What should be India’s future strategy?
- China has not been able to achieve its aims either politically or militarily due to India’s firm and resolute response.
- The force level deployed by China in Aksai Chin with two strike divisions and 150 frontline fighter aircraft positioned on the forward bases belies Chinese intent to de-escalate.
- Therefore, India must continue its proactive posture not only in Ladakh but across the complete length of LAC.
- After all, it’s the position on the ground which will decide the trajectory of talks on the negotiations table.
- Above all, we must insist on April 2020 status quo and make it clear to the Chinese that the border issue cannot be delinked from bilateral relations.
-Source: Indian Express
SCO: A COUNTER-COALITION OF EURASIAN POWERS
Focus: GS-II International Relations
Introduction
- The SCO was founded in June 2001, built on the ‘Shanghai Five’ grouping of Russia, China, Kazakhstan, Kyrgyzstan (Kyrgyz Republic) and Tajikistan, which had come together in the post-Soviet era in 1996, in order to work on regional security, reduction of border troops, and terrorism.

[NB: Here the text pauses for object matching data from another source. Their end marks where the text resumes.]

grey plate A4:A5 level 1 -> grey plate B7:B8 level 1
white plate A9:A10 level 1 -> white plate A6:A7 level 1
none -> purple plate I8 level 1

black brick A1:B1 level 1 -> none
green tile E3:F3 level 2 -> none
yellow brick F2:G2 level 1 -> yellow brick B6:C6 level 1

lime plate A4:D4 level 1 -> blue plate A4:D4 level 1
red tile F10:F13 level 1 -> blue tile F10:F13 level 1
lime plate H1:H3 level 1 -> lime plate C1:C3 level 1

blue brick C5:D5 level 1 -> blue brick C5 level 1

- A particular goal all these years has been “conflict resolution”, given its early successes between China and Russia, and then within the Central Asian Republics.
- According to its rules, the organisation has two permanent bodies — the SCO Secretariat based in Beijing and the Executive Committee of the Regional Anti-Terrorist Structure (RATS) based in Tashkent.

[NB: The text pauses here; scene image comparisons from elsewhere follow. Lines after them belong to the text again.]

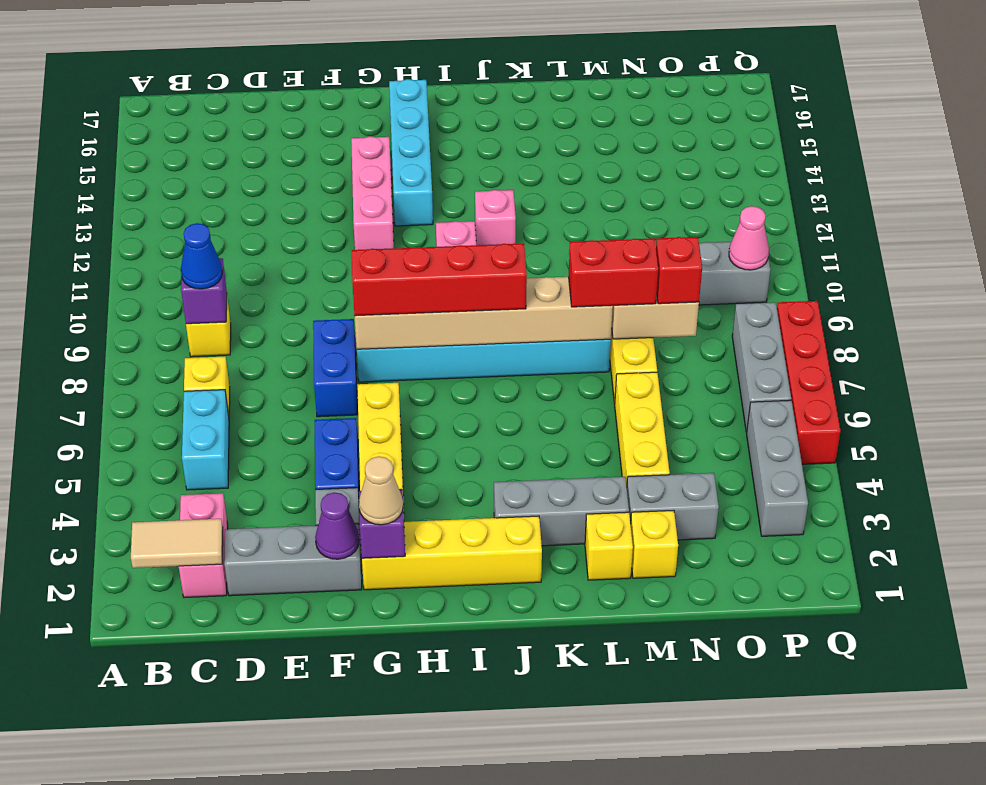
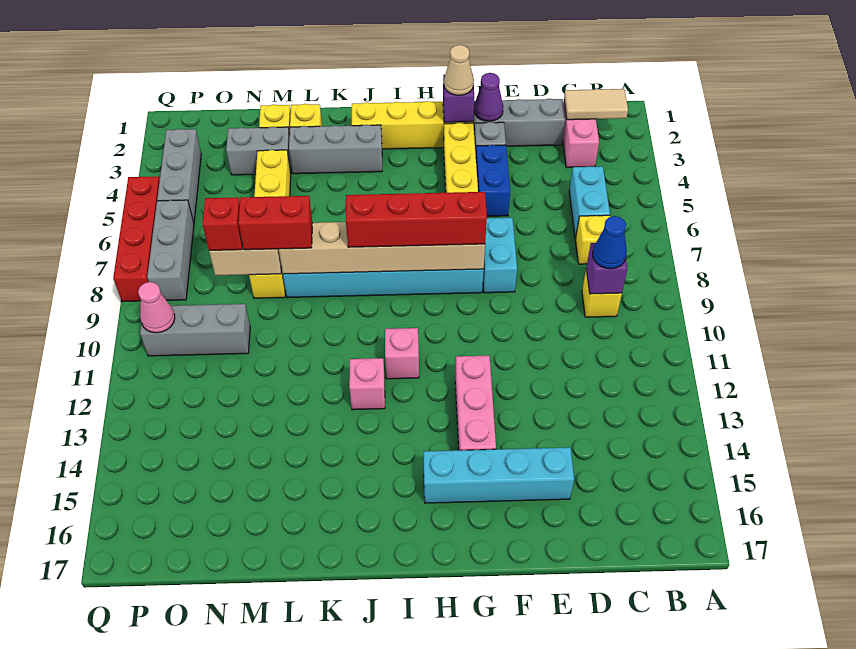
blue brick F7:F8 level 1 -> cyan brick F7:F8 level 1
cyan brick H13:H16 level 1 -> cyan brick E15:H15 level 1

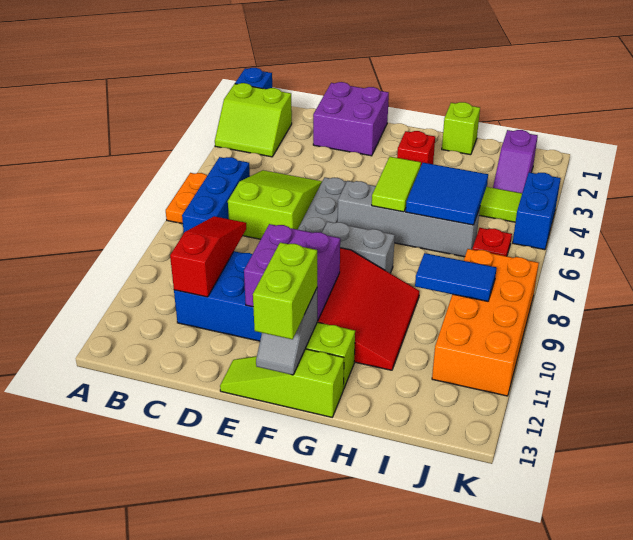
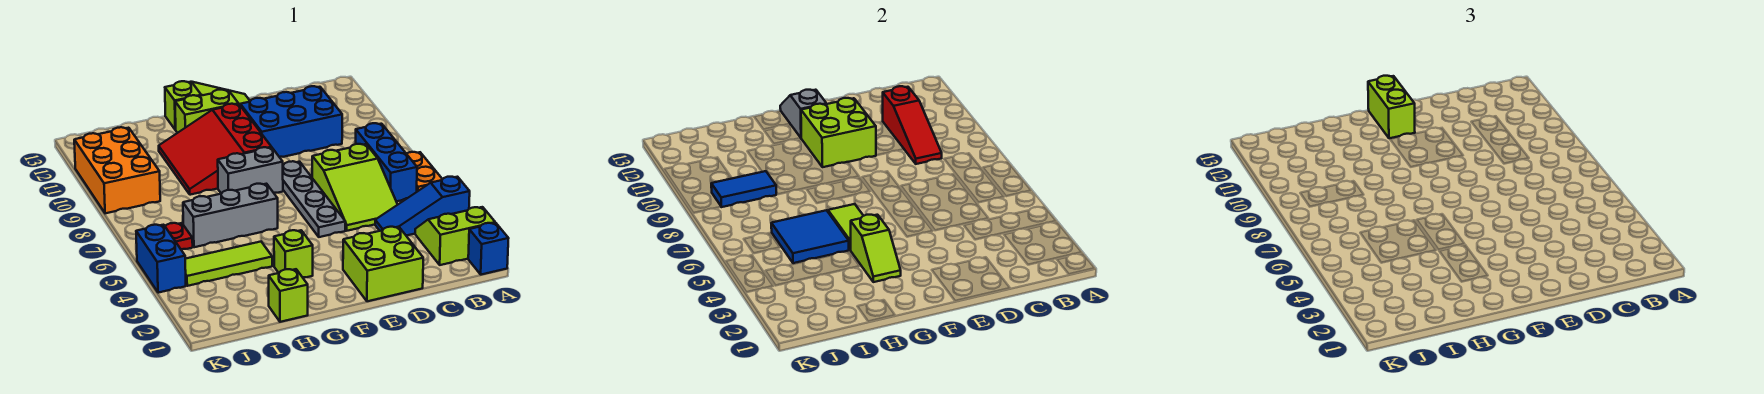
none -> blue slope A4:C4 level 1 top A
purple brick D1:E2 level 1 -> lime brick D1:E2 level 1
purple brick E10:F11 level 2 -> lime brick E10:F11 level 2
grey brick F6:I6 level 1 -> grey brick G6:I6 level 1
red brick G3 level 1 -> lime brick G3 level 1
none -> lime slope G3:G4 level 2 top 4
purple slope J2:J3 level 1 top 2 -> none
orange brick J8:K11 level 1 -> orange brick J9:K11 level 1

- The SCO Secretary-General and the Director of the Executive Committee of the SCO RATS are appointed by the Council of Heads of State for a term of three years.
- The SCO also has four observer states — Afghanistan, Iran, Belarus and Mongolia — which may be inducted at a later date.
Main goals
The SCO describes its main goals, part of its Charter as:
- Strengthening mutual trust and neighbourliness among the member states;
- Promoting their effective cooperation in politics, trade, economy, research and technology and culture, as well as in education, energy, transport, tourism, environmental protection, and other areas;
- Making joint efforts to maintain and ensure peace, security and stability in the region;
- Moving towards the establishment of a democratic, fair and rational new international political and economic order.
Contradictions
- India and Pakistan joined the SCO as observers in 2005, and were admitted as full members in 2015.

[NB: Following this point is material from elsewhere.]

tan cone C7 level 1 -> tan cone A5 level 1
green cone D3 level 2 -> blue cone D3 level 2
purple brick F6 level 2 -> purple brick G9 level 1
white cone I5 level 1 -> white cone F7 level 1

- Joining the SCO has been seen as one of the Indian government’s more significant yet puzzling foreign policy choices, as it came at a time that New Delhi was looking more keenly at the West, and in particular at the maritime ‘Quadrilateral’ with the U.S., Japan and Australia.
- India has explained its membership in both ostensibly clashing groups as a part of its principles of “strategic autonomy and multi-alignment”.
- Since 2014, India and Pakistan have cut all ties, talks and trade with each other, and India has refused to attend the SAARC summit due to tensions with Pakistan, but both their leaderships have consistently attended all meetings of the SCO’s three councils and other meetings as well.
- Despite the fact that India accuses Pakistan of perpetrating cross-border terrorism at every other multilateral forum, at the SCO, Indian and Pakistani armed forces even take part in military and anti-terrorism exercises together, as part of the SCO-Regional Anti-Terrorist Structure.
- In addition, the two countries are part of the SCO-Afghanistan Contact Group, to discuss the course of Afghanistan’s future, an issue New Delhi and Islamabad are bitterly divided over.